For non-experts, the phenomenon may seem a little odd, considering carbon dioxide is food for plants. Plants that share the same photosynthesis pathway as rice and wheat do indeed grow larger and produce greater yields in higher carbon dioxide concentrations by creating more carbohydrates, says Lisa Ainsworth, a biologist at the University of Illinois at Urbana-Champaign and the U.S. Department of. Agriculture who did not work on the study. But they don’t increase the amount of other nutrients in their grains relative to that yield gain. “They’re basically getting a dilution effect of the nutrients in the grains,” she says.
Some varieties of rice may not experience as severe of a nutrient loss as carbon dioxide levels go up.
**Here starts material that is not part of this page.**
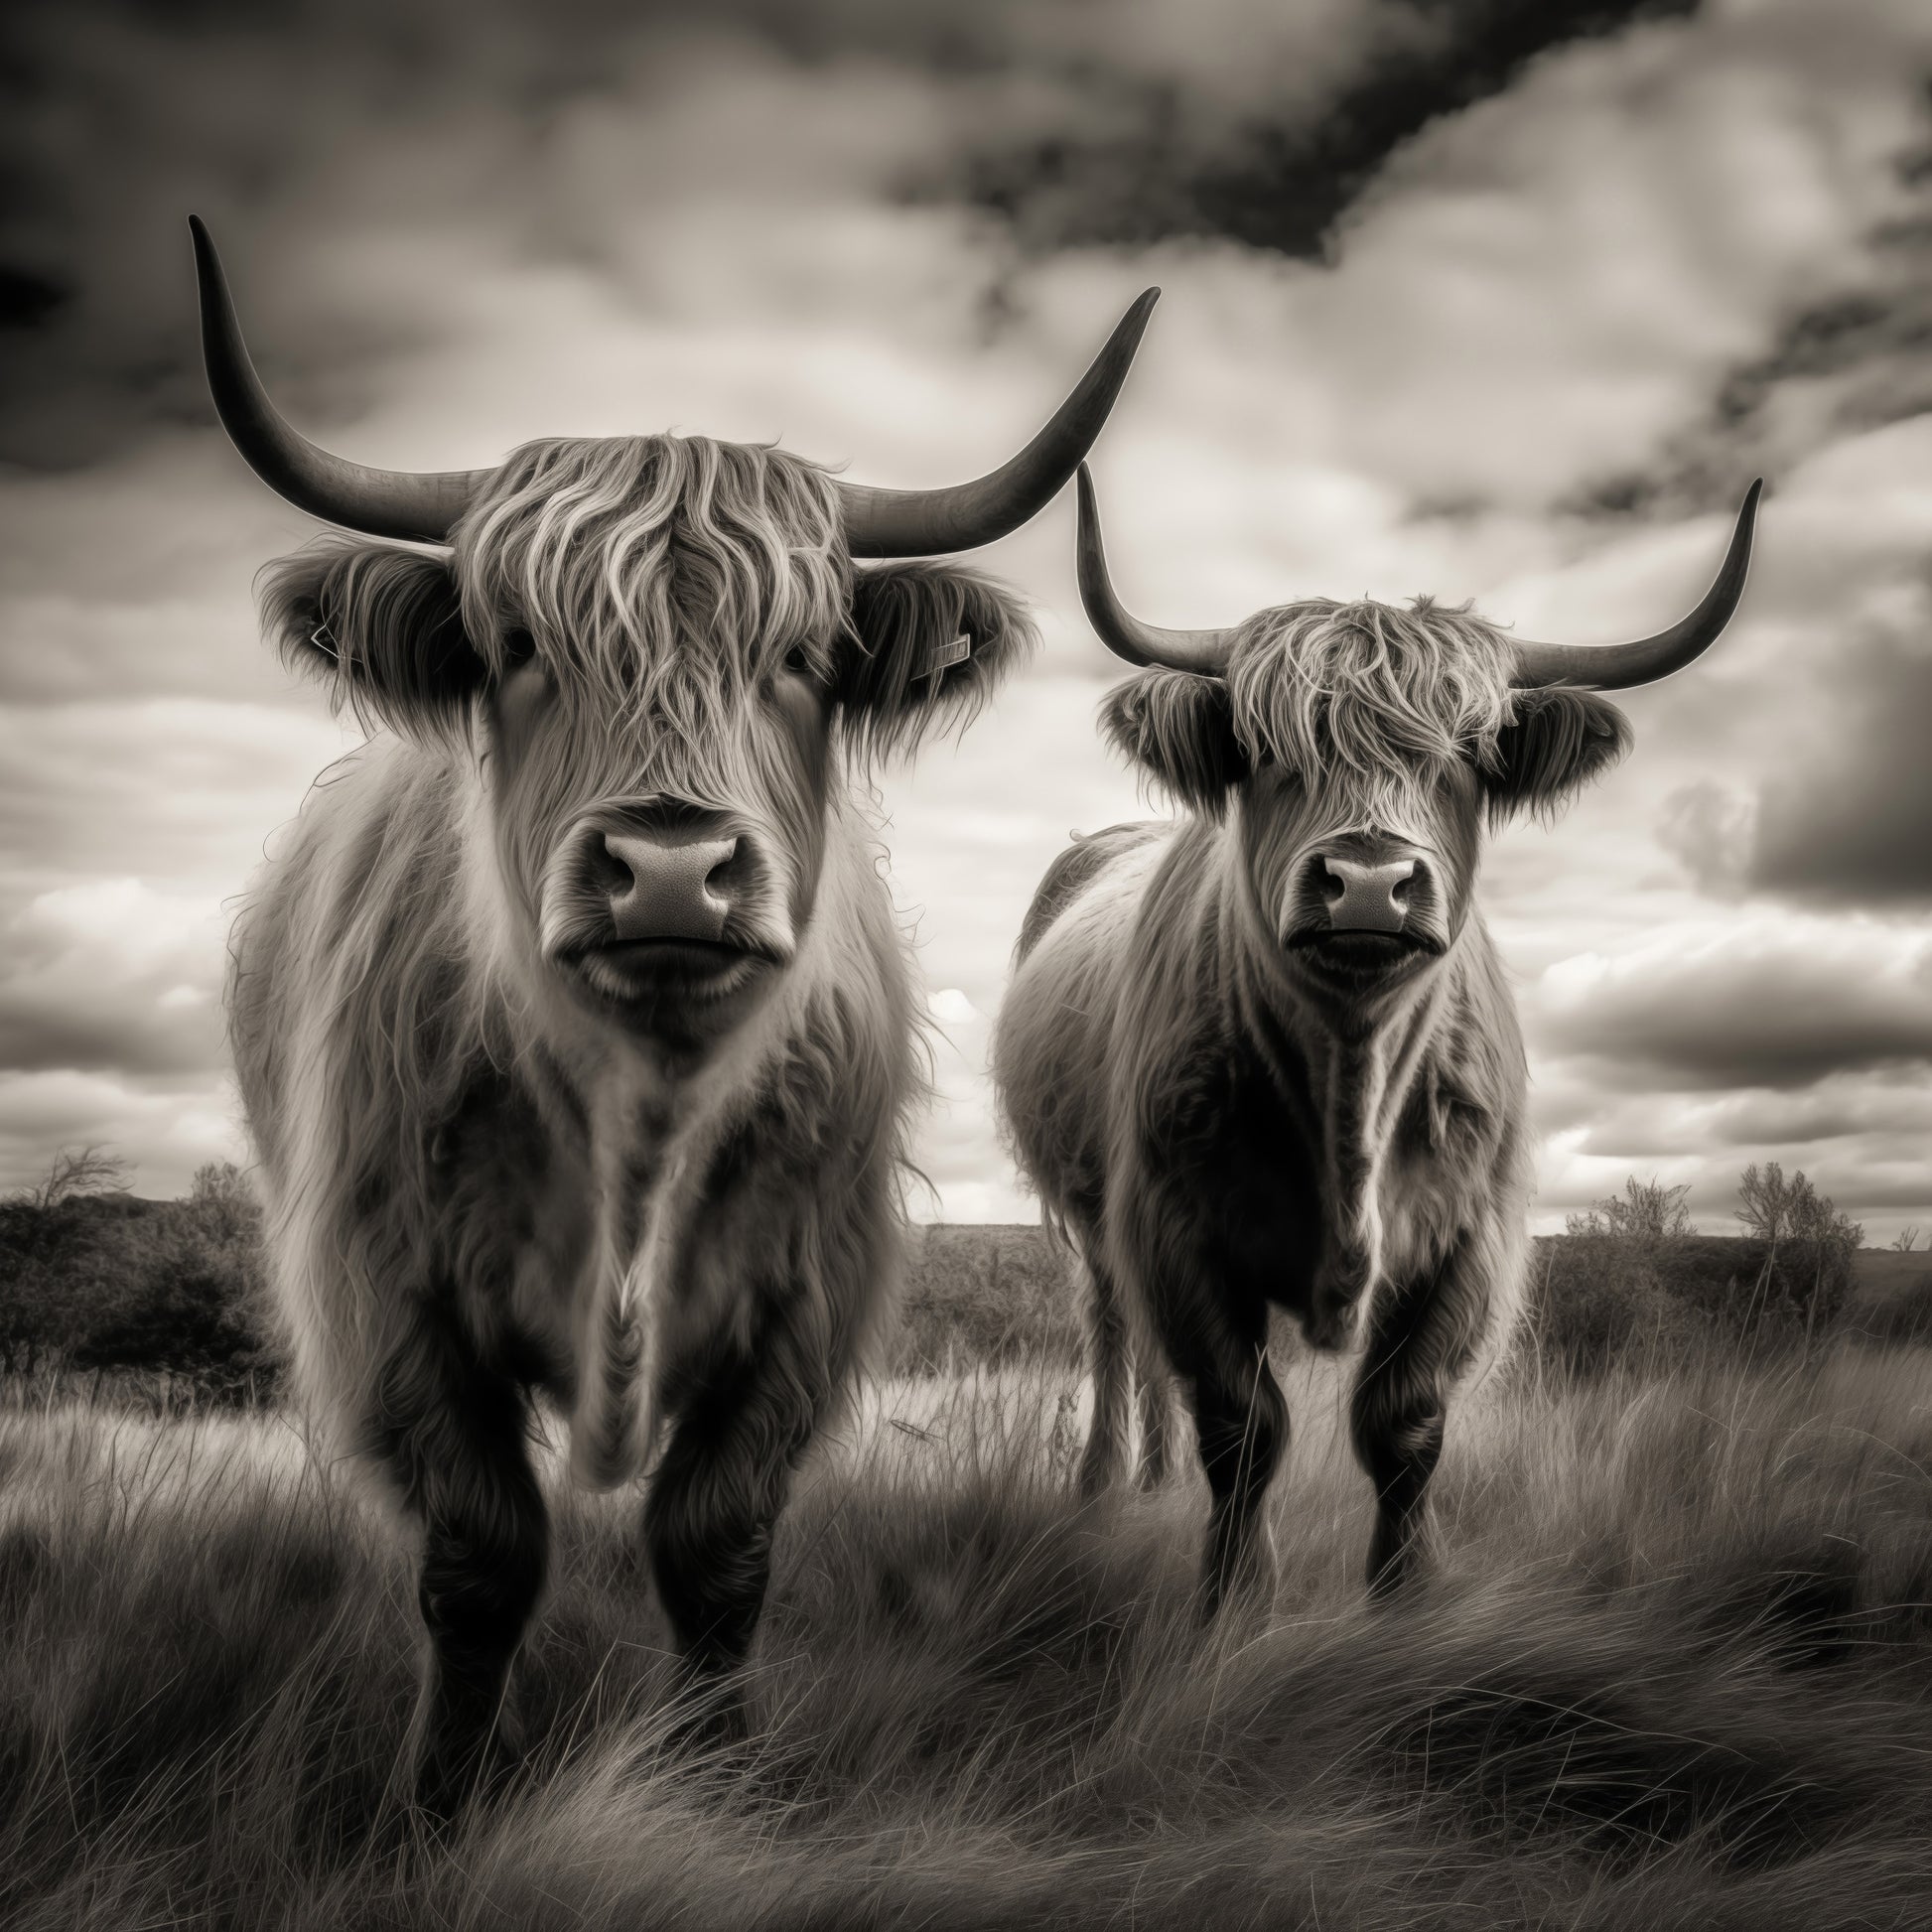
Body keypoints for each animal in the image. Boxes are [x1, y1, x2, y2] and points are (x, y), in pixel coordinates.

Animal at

For instance, the rice variety Liang You 84 (a hybrid style grown in China) lost around 45 percent of its vitamin B9 content whereas the Koshihikari rice (a short-grained sushi rice from Japan) lost roughly 30 percent of its B9 content in the elevated carbon scenarios. That knowledge gives researchers an opportunity, given enough funding, to breed climate change-resistant strains of rice.
But getting people to switch to new grains is not always easy, Ainsworth says. “I think culturally it is difficult. People eat different rice for different meals and events.”
Other strategies are available, too. Investing in ways to increase access to different kinds of food beyond rice would help, for instance, she points out.
Or, Mora says, humanity could always work together to mitigate climate change and carbon emissions so the problem doesn’t arise in the first place.